Entities
Entities are the structured objects in your domain — the “nouns” of your agent’s world. Examples include:- User Profile — customer identity and account information
- Transactions — payment and purchase records
- Credit Cards — financial instruments and their attributes
- Products — items or services available
Parameters
Parameters are entity attributes — the “adjectives” that describe them. Each parameter includes:- Name — identifier for the parameter
- Type — string, number, date, enum, or boolean
- Description — what the parameter represents
- Value — current or expected value
- Use — input, output, or both
Operators by Type
Available operators vary by parameter type:| Type | Operators |
|---|---|
| String | Is, Is not, Contains, Has any value, About, Does not have any value |
| Number | More than, Less than, Between, Equals, Has any value |
| Enum | Is, Is not, Has any value, Is empty |
| Date | Before, After, Between, Has any value, Is, Is not |
| Boolean | Is true, Is false |
Tools
Tools are containers of logic that perform specific functions. Each tool encompasses:- Goal — what the tool is designed to achieve
- Activation logic — conditions under which the tool becomes available
- Required information — parameters needed before execution
- Integrations — external API connections the tool uses
- Constraints — rules governing the tool’s behavior
- Response configuration — how results are presented to the user
Constraints
Constraints are WHEN/THEN rules that enforce business policies at the architectural level.
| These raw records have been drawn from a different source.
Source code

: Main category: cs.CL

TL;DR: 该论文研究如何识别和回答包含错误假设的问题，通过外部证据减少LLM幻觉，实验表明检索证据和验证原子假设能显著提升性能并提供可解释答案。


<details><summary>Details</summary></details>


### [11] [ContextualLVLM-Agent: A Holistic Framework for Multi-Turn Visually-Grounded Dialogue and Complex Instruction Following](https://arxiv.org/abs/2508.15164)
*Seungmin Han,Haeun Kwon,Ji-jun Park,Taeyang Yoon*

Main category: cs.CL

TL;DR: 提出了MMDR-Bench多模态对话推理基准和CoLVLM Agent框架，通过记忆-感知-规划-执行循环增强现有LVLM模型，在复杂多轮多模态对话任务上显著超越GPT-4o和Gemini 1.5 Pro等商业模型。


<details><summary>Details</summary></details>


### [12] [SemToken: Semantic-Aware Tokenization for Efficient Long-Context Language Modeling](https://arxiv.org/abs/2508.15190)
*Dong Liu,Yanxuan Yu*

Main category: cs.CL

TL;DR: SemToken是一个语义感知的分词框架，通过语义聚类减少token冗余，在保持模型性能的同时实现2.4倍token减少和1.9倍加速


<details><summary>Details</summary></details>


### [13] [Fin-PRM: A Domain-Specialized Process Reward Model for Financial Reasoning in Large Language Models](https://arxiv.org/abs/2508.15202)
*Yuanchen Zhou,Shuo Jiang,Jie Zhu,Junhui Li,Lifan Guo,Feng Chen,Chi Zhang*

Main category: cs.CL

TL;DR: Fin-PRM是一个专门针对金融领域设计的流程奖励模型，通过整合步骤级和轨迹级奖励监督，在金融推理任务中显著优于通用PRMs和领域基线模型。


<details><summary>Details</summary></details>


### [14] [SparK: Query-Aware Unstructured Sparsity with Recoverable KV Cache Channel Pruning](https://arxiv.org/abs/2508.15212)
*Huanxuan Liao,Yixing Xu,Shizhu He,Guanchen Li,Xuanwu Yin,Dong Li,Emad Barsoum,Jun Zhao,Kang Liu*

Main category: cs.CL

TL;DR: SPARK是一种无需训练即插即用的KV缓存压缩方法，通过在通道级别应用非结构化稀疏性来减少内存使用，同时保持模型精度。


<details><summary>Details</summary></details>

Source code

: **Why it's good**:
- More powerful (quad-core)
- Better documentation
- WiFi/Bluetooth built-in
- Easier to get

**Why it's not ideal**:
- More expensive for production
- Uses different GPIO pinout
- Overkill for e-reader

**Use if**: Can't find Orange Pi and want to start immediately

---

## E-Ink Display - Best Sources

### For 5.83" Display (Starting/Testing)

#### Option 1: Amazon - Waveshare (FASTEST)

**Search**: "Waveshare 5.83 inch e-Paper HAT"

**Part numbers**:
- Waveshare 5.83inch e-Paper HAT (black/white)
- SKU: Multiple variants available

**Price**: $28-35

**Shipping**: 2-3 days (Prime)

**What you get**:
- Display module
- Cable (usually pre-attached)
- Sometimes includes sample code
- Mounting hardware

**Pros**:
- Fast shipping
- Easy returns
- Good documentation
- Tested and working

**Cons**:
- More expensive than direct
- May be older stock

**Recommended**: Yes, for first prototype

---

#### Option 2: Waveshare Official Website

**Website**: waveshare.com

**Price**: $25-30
There are three types:Policy Constraints
Business rules that block or modify behavior based on state.“Block disputes for transactions older than 8 days”
Confirmation Constraints
Rules requiring explicit user consent before proceeding.“Ask for confirmation before processing any payment”
Authentication Constraints
Requirements for identity verification before sensitive operations.“Require ID verification for refunds over $200”
Unlike instructions an LLM “tries” to follow, constraints are enforced at the architectural level. Once state is correctly interpreted, constraint enforcement is deterministic.